Il dialogo, “primo passo per stabilire una comunità di pace”. Le famiglie separate, una “ferita” della guerra. Gli aiuti umanitari non sono solo beni materiali, ma “condividere amore e speranza”. La preghiera per la Chiesa nordcoreana.

Seoul (AsiaNews) – In un’intervista con Catholic Pyeonghwa Broadcasting (Cpbc), il cardinal Andrew Yeom Soo-jung, arcivescovo di Seoul e amministratore apostolico di Pyongyang, ha lodato l’esito positivo del summit intercoreano e chiesto che si continui a pregare per i dialoghi e la pace fra la Corea del Nord e del Sud. L’intervista radio è andata in onda questa mattina. Il 23 aprile, il cardinal Yeom aveva celebrato una messa per la pace e la riconciliazione nella cattedrale Myeongdon, pregando per il successo del summit intercoreano.

Di seguito la traduzione italiana dell’intervista.

 

Diversi accordi sono stati fatti durante il summit intercoreano. Quale pensa che sia stato il risultato più significativo della Dichiarazione di Panmunjom?

Credo che il risultato più significativo del summit sia il dialogo fra la Corea del Nord e del Sud. Dialogare è il primo passo per stabilire una comunità di pace. In questo senso, il dialogo che è avvenuto durante il summit ha dato a tutti noi una grande speranza per la pace.

Ci sono degli accordi per gli aiuti umanitari nella Dichiarazione di Panmunjom. Cosa pensa di questa parte?

Penso che sia estremamente importante trovare soluzioni per i problemi umanitari. Lodo in particolare la decisione di organizzare la riunione delle famiglie separate, che sarebbe un’opportunità per guarire le ferite della separazione. Vi erano circa 130mila familiari divisi all’inizio, ma molti sono venuti a mancare e ad oggi sono ancora vive circa 57mila persone. Visto che la maggioranza di questi hanno fra i 70 e i 90 anni, spero che la riunione non sarà un’occasione unica, ma un accordo continuo fra Corea del Nord e del Sud.

E per quanto riguarda gli aiuti umanitari al Nord?

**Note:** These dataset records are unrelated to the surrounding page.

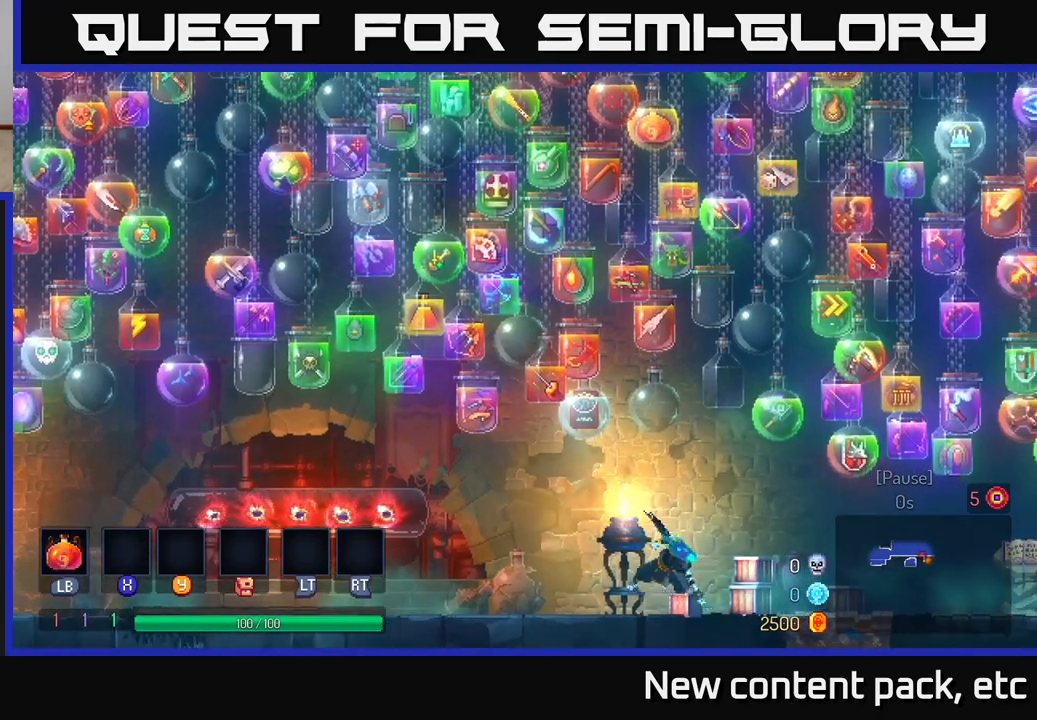
{"buttons": [], "left_stick": "right", "right_stick": "down-right", "events": [[17, "B", "down"], [167, "B", "up"], [450, "right_stick", "down"], [500, "right_stick", "down-right"]]}
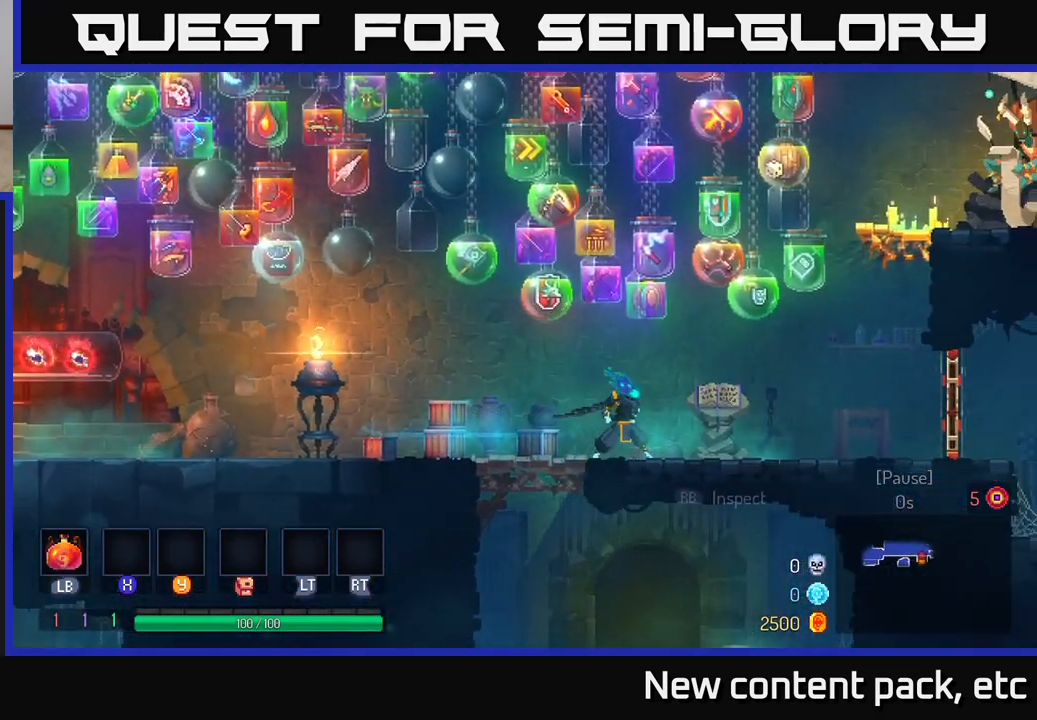
{"buttons": [], "left_stick": "right", "right_stick": "center", "events": [[217, "right_stick", "up-right"], [317, "right_stick", "center"]]}
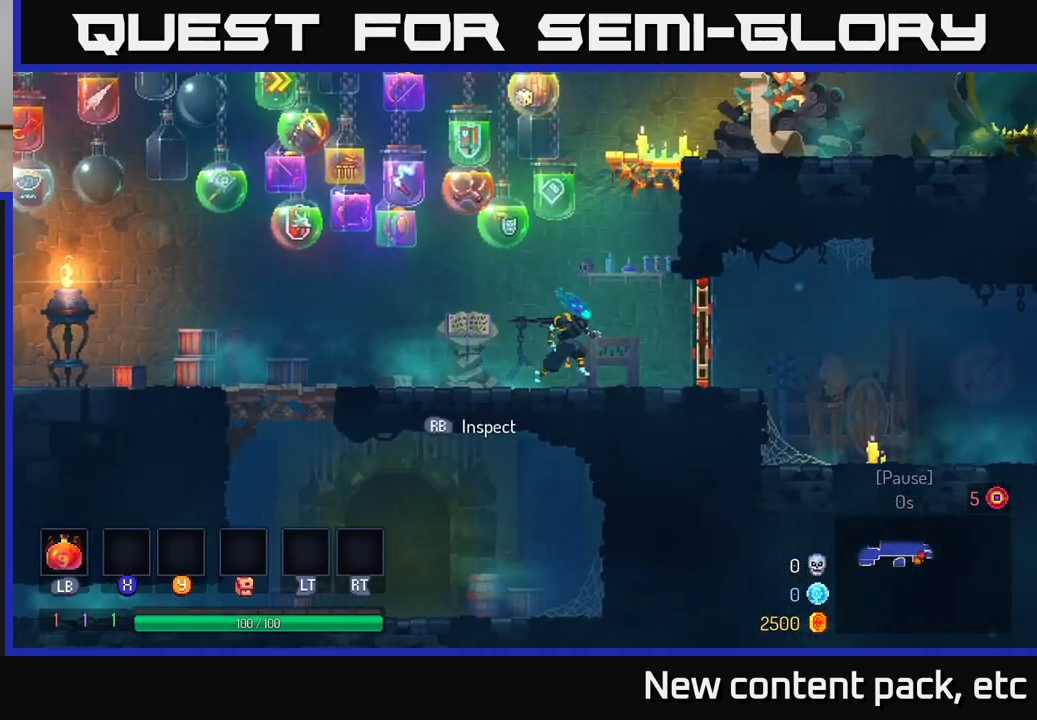
{"buttons": [], "left_stick": "right", "right_stick": "center", "events": [[150, "R1", "down"], [283, "R1", "up"]]}
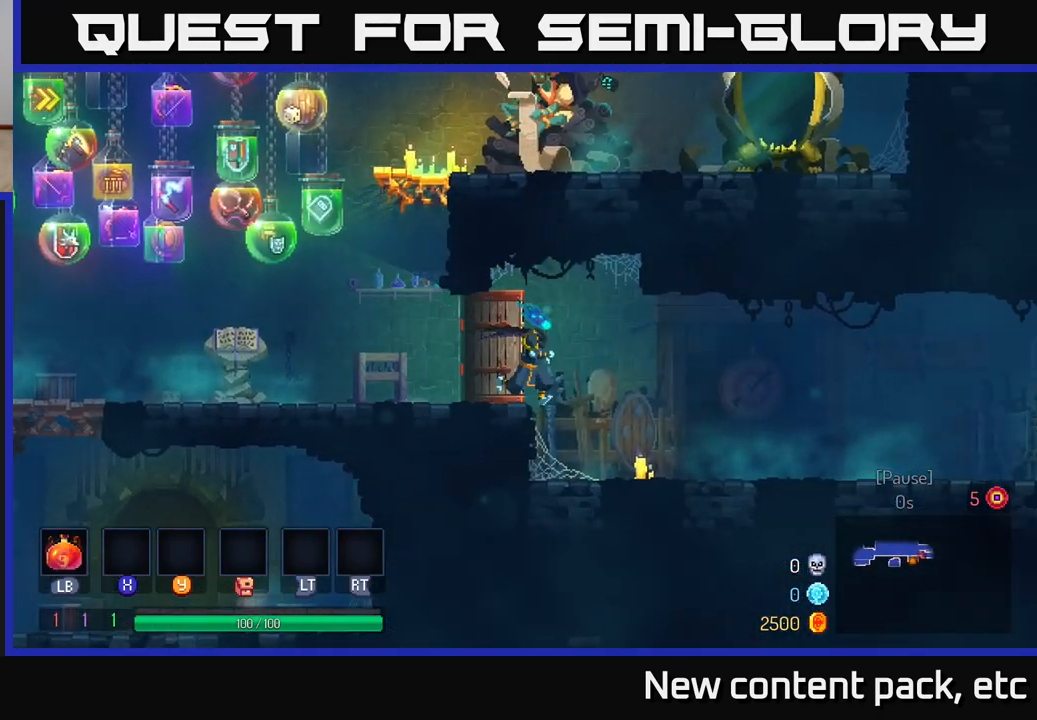
{"buttons": [], "left_stick": "right", "right_stick": "center", "events": [[267, "B", "down"], [483, "B", "up"]]}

Gli aiuti umanitari sono più del semplice portare beni essenziali; è incontrare le persone, condividere amore e speranza, ed essere uniti come una cosa sola. L’arcidiocesi di Seoul ha messo in atto diversi progetti di sostegno al Nord. Dovremmo mettere il massimo impegno a continuare il nostro sostegno e la nostra condivisione, sia in qualità che quantità.

Per stabilire la pace nella penisola coreana, quali sono i preparativi che la Chiesa cattolica dovrebbe avviare?

Come sempre, dovremmo iniziare con la preghiera. Per 23 anni, l’arcidiocesi di Seoul ha celebrato la santa messa ogni martedì, alle 7 del pomeriggio, nella cattedrale Myeongdong, per pregare per la pace nella penisola coreana. Abbiamo anche lanciato il movimento di preghiera “Ricorda le parrocchie del Nord”, per commemorare le 57 parrocchie e circa 5.200 cattolici in Corea del Nord. Attraverso le preghiere, mettiamo Dio al centro delle nostre vite. Attraverso le preghiere, diventiamo fratelli e sorelle. Chiedo a tutti voi di continuare a pregare per la Corea del Nord poiché il Signore alla fine ascolterà le nostre preghiere.

Come amministratore apostolico di Pyongyang, l’ostilità fra Corea del Nord e del Sud deve essere stata dolorosa per lei. Come ha vissuto questi anni?

L’anno scorso abbiamo celebrato il 90mo anniversario della diocesi di Pyongyang. Anche se sono l’amministratore di Pyongyang, non vi ho mai messo piede. Recito il rosario tutti i giorni, e chiedo che la grazia di Dio sia concessa alla Chiesa nordcoreana. Credo che il fuoco dello Spirito Santo sia ancora acceso in Corea del Nord. Forse, esso brucia ancora più ardentemente in simili situazioni di difficoltà. Prego, anch’io ardentemente, che un giorno potrò incontrare i cattolici nordcoreani per parlare con loro e celebrare assieme la messa.

Cosa significa pace per lei?

La pace è un dono di Dio. La pace si realizza attraverso l’amore fraterno. La pace non è qualcosa che si può vivere in solitudine, ma qualcosa da condividere. La pace della penisola coreana diventa ancora più significativa nel momento in cui possiamo contribuire al benessere e alla prosperità dei Paesi vicini e del mondo.

In conclusione, a riguardo della pace nella penisola coreana, c’è qualcosa che vuole dire ai fedeli cattolici?

Il summit è davvero un importante primo passo verso una pace autentica, ma abbiamo ancora una lunga strada di fronte a noi. Sebbene non dobbiamo farci prendere dalla disperazione, non bisogna neanche cadere nella compiacenza. Chiedo a tutti di unire i nostri cuori e continuare a pregare per la pace nel nostro Paese.